Text shown:
Amber: Right on. That was fucked up. They picked up the stallion in question and...does this count as a spoiler?
Kathleen: If you mean did it spoil my appetite, then yes.
Amber: All I gotta say is "pony". Highlight of the film.
Kathleen: I can imagine being in love with a cat (or an otter, etc...), but not feeling sexual desire towards that individual.
Amber: Yer referring to the animal as an individual, as I suppose they may be in the way that it is a singular being. But usually we refer to humans that way.
Kathleen: Yes, I tend to refer to animals as people.
…Although I have had what could be understood as a sexual experience one of the only times I interacted with a horse... I think a lot of girls have experienced this, am I right? Which also brings up issues of back in the day, forcing women to ride side-saddle, issues of sexual restrictions…
Amber: I think there is a difference between riding a horse, or a swing or a washing machine and getting off on it and then associating that being/object/person with sexuality. But I'm not sure it's a romantic or consensual one.
Kathleen: No, it's interesting, for me it was as if the horse was a vibrator. There was no deep connection. But for some girls, I think the riding and other activities form a part of a super emotionally charged relationship.

Data extracts:
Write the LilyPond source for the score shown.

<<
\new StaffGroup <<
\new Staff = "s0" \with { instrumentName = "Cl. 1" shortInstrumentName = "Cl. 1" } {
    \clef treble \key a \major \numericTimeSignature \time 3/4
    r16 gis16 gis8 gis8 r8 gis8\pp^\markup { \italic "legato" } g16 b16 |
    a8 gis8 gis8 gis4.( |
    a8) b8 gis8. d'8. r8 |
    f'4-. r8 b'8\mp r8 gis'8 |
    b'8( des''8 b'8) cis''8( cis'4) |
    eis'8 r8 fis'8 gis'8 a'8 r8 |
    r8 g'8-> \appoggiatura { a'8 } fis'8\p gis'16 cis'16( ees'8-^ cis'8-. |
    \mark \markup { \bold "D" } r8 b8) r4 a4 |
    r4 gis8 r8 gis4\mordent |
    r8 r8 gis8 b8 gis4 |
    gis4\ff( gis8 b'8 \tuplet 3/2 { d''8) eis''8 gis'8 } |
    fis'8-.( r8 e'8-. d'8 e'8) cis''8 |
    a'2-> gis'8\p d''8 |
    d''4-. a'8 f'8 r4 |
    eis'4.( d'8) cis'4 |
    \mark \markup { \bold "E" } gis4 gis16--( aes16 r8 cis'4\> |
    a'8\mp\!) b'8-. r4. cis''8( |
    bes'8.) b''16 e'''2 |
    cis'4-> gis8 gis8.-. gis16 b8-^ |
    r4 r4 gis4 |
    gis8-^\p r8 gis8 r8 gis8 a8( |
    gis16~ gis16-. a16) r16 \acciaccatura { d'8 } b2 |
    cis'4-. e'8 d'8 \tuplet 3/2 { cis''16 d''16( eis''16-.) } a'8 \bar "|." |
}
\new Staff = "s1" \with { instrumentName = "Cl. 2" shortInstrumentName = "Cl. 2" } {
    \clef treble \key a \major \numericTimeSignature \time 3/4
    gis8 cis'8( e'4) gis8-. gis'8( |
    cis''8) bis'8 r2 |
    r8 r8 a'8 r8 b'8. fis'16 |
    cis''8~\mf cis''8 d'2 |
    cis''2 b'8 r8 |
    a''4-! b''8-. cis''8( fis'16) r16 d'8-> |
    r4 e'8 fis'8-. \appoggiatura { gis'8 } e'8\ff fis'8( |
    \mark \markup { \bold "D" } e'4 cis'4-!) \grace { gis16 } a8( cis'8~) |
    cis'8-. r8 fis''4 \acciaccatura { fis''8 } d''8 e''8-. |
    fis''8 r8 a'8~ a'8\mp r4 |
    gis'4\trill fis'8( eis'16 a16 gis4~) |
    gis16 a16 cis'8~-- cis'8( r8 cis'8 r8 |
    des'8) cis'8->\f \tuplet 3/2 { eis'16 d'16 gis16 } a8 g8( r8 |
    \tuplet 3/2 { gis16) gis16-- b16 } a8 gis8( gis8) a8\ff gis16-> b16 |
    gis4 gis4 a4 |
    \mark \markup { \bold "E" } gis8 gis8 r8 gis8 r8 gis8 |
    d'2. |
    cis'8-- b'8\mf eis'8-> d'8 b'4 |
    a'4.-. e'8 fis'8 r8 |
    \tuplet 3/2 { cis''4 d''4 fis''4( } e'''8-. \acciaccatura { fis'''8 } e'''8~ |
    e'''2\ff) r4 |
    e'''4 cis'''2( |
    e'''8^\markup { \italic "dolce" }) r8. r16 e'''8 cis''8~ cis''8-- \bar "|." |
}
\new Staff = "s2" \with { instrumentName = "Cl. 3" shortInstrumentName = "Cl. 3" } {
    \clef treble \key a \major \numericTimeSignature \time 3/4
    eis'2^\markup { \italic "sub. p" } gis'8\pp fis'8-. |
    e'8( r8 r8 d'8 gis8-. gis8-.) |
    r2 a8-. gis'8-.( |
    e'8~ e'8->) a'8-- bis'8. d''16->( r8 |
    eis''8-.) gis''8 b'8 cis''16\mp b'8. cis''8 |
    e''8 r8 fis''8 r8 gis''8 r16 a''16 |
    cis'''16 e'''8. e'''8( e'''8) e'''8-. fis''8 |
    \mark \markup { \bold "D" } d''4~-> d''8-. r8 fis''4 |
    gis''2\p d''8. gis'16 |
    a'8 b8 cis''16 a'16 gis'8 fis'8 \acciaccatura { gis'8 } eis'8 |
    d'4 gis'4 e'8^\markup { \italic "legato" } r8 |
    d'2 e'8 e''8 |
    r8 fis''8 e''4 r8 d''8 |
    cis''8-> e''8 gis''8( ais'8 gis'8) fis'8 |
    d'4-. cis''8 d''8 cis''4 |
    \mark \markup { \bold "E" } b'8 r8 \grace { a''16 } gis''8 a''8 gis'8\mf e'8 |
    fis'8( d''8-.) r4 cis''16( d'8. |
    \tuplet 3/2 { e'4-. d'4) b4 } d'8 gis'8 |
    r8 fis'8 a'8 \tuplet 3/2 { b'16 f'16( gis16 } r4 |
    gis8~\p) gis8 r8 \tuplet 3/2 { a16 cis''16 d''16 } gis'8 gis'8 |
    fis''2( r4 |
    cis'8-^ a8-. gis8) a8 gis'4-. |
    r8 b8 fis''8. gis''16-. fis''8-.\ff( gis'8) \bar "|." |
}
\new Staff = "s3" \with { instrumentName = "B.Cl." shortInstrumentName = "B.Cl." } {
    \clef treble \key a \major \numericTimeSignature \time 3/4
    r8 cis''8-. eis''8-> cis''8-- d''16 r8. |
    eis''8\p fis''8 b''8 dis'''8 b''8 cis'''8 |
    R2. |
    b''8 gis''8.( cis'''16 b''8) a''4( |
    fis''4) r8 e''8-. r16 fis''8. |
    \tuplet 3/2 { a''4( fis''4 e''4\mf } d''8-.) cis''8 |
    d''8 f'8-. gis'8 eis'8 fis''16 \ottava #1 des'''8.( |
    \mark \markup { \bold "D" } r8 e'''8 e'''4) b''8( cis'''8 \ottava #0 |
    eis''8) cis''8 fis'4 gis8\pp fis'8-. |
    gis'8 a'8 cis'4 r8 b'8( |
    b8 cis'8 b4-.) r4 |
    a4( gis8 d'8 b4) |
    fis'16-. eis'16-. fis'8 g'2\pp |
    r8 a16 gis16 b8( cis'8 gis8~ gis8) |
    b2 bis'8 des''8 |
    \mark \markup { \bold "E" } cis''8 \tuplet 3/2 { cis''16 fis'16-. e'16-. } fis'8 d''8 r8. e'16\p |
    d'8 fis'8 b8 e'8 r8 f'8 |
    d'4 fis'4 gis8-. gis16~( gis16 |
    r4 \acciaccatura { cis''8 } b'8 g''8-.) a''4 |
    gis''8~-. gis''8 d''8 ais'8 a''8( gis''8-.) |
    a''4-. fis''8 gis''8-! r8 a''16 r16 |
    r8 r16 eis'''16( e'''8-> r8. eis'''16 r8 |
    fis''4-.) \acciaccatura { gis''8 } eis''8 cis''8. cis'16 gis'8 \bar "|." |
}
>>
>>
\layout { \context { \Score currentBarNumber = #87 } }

Activity list:
A. In the conversation, how does Kathleen say she tends to refer to animals?
B. Transcribe the conversation from "Amber: Yer referring" to "humans that way.".
Use only the conversation to answer.

Your responses:
A. As people.

B.
Amber: Yer referring to the animal as an individual, as I suppose they may be in the way that it is a singular being. But usually we refer to humans that way.